Segment Start: SUPPLIED MATERIAL

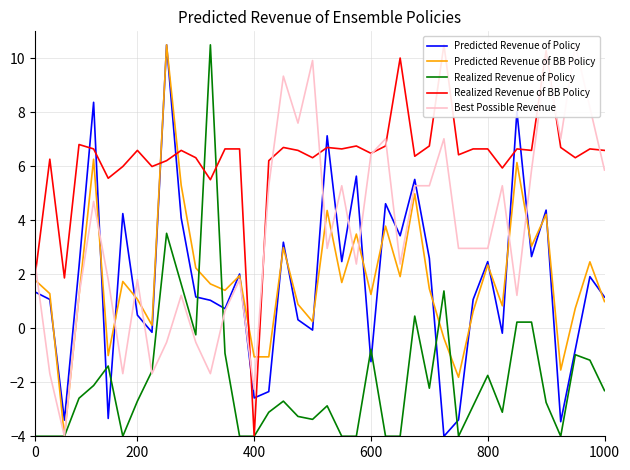

Reading left to right, extract all data points from this chart.

Predicted Revenue of Policy: 1.3	1.1	-3.4	2.3	8.4	-3.3	4.2	0.5	-0.1	10.5	4.1	1.2	1.0	0.7	2.0	-2.6	-2.3	3.2	0.3	-0.1	7.1	2.5	5.6	-1.2	4.6	3.4	5.5	2.6	-4.0	-3.4	1.1	2.5	-0.2	8.0	2.7	4.4	-3.5	-0.8	1.9	1.2
Predicted Revenue of BB Policy: 1.8	1.3	-4.0	1.2	6.3	-1.0	1.7	1.1	0.1	10.5	5.3	2.2	1.6	1.4	1.9	-1.1	-1.1	3.0	0.9	0.2	4.4	1.7	3.5	1.3	3.8	1.9	5.0	1.5	-0.4	-1.8	0.6	2.3	0.8	6.1	3.0	4.2	-1.5	0.7	2.5	1.0
Realized Revenue of Policy: -4.0	-4.0	-4.0	-2.6	-2.1	-1.4	-4.0	-2.7	-1.6	3.5	1.6	-0.2	10.5	-0.9	-4.0	-4.0	-3.1	-2.7	-3.3	-3.4	-2.9	-4.0	-4.0	-0.8	-4.0	-4.0	0.5	-2.2	1.4	-4.0	-2.9	-1.7	-3.1	0.2	0.2	-2.7	-4.0	-1.0	-1.2	-2.3
Realized Revenue of BB Policy: 2.0	6.3	1.9	6.8	6.6	5.6	6.0	6.6	6.0	6.2	6.6	6.3	5.5	6.6	6.6	-4.0	6.2	6.7	6.6	6.3	6.7	6.6	6.8	6.5	6.8	10.0	6.4	6.8	10.5	6.4	6.6	6.6	5.9	6.6	6.6	10.3	6.7	6.3	6.6	6.6
Best Possible Revenue: 2.4	-1.7	-4.0	1.2	4.7	1.8	-1.7	1.8	-1.7	-0.5	1.2	-0.5	-1.7	0.6	1.8	-2.3	5.3	9.3	7.6	9.9	3.0	5.3	2.4	6.4	7.0	2.4	5.3	5.3	7.0	3.0	3.0	3.0	5.3	1.2	5.9	9.9	7.0	10.5	8.2	5.9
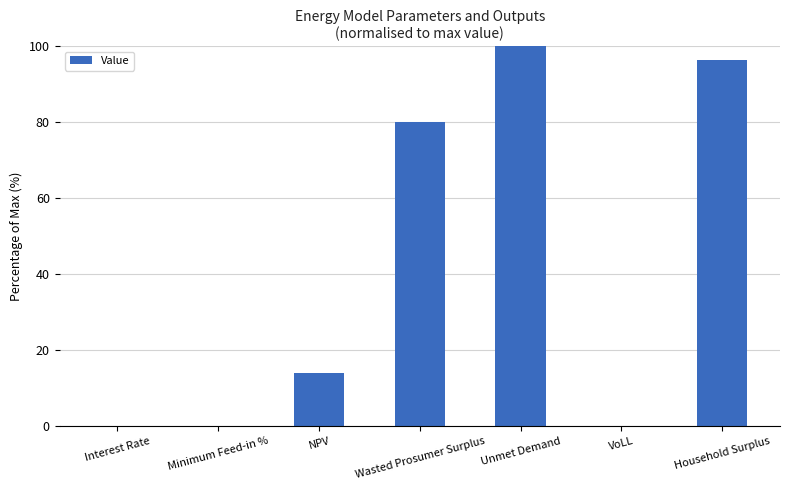

What is the ratio of the value at Wasted Prosumer Surplus to the value at Unmet Demand?

0.8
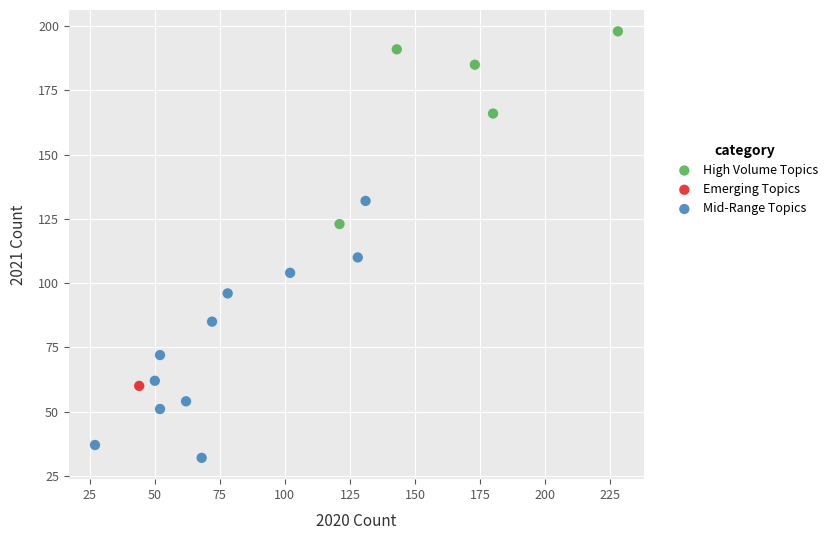

Which series contains the lowest Y value?

Mid-Range Topics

Segment End: SUPPLIED MATERIAL

Rewrite the lines above as a numbered list, without the blank lines and without the pictures.

1. Reading left to right, extract all data points from this chart.
2. Predicted Revenue of Policy: 1.3	1.1	-3.4	2.3	8.4	-3.3	4.2	0.5	-0.1	10.5	4.1	1.2	1.0	0.7	2.0	-2.6	-2.3	3.2	0.3	-0.1	7.1	2.5	5.6	-1.2	4.6	3.4	5.5	2.6	-4.0	-3.4	1.1	2.5	-0.2	8.0	2.7	4.4	-3.5	-0.8	1.9	1.2
3. Predicted Revenue of BB Policy: 1.8	1.3	-4.0	1.2	6.3	-1.0	1.7	1.1	0.1	10.5	5.3	2.2	1.6	1.4	1.9	-1.1	-1.1	3.0	0.9	0.2	4.4	1.7	3.5	1.3	3.8	1.9	5.0	1.5	-0.4	-1.8	0.6	2.3	0.8	6.1	3.0	4.2	-1.5	0.7	2.5	1.0
4. Realized Revenue of Policy: -4.0	-4.0	-4.0	-2.6	-2.1	-1.4	-4.0	-2.7	-1.6	3.5	1.6	-0.2	10.5	-0.9	-4.0	-4.0	-3.1	-2.7	-3.3	-3.4	-2.9	-4.0	-4.0	-0.8	-4.0	-4.0	0.5	-2.2	1.4	-4.0	-2.9	-1.7	-3.1	0.2	0.2	-2.7	-4.0	-1.0	-1.2	-2.3
5. Realized Revenue of BB Policy: 2.0	6.3	1.9	6.8	6.6	5.6	6.0	6.6	6.0	6.2	6.6	6.3	5.5	6.6	6.6	-4.0	6.2	6.7	6.6	6.3	6.7	6.6	6.8	6.5	6.8	10.0	6.4	6.8	10.5	6.4	6.6	6.6	5.9	6.6	6.6	10.3	6.7	6.3	6.6	6.6
6. Best Possible Revenue: 2.4	-1.7	-4.0	1.2	4.7	1.8	-1.7	1.8	-1.7	-0.5	1.2	-0.5	-1.7	0.6	1.8	-2.3	5.3	9.3	7.6	9.9	3.0	5.3	2.4	6.4	7.0	2.4	5.3	5.3	7.0	3.0	3.0	3.0	5.3	1.2	5.9	9.9	7.0	10.5	8.2	5.9
7. What is the ratio of the value at Wasted Prosumer Surplus to the value at Unmet Demand?
8. 0.8
9. Which series contains the lowest Y value?
10. Mid-Range Topics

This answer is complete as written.